Using fluorine to study protein-ligand binding

 Dr. Mark Howard, Reader in Biological NMR Spectroscopy, comments on a recently published article describing a new approach to studying proteins. 

5F-bprx“Proteins are one of the most important biological molecules that exist and drive basic biology as well as being responsible for many cellular disease processes.   My group designs new and interesting methods to study proteins in order to understand how they work.  Our recent article describes how we have labeled a protein with a fluorine atom and watched how the properties of the fluorine atom changed as the protein binds a molecular ligand.  Cell molecules communicate and function through these binding events between ligands and proteins and this is also the process by which pharmaceutical drug molecules interact with proteins to manage illnesses and diseases.

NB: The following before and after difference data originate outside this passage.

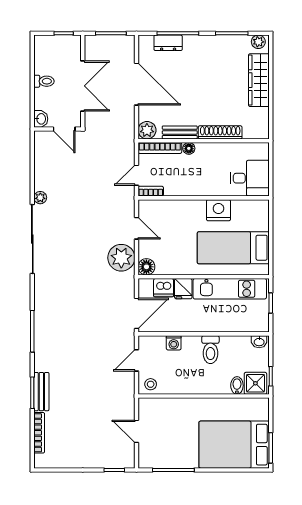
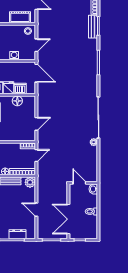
door: (136, 84) -> (36, 210), width x0.53
double door: (83, 86) -> (68, 219), moved
door: (136, 228) -> (36, 124), swing flipped
plant: (121, 258) -> (45, 106), removed
floor lamp: (146, 267) -> (17, 101), moved
door: (136, 313) -> (36, 73), swing flipped
cot: (164, 407) -> (20, 17), added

Our method of using fluorine as a marker on the protein to follow this process provides a new approach to observing cell molecules and drug screening in action at the molecular level.”

Dr. Howard is a key member of our teaching team, bringing his expertise to teaching the structure and function of proteins and the roles of magnetic resonance in biology and medicine.

Curtis-Marof, Doko, Rowe, Richards, Williamson and Howard: 19F NMR spectroscopy monitors ligand binding to recombinantly fluorine-labelled b’x from human protein disulphide isomerase (hPDI). Org. Biomol. Chem. (2014), 12, 3808.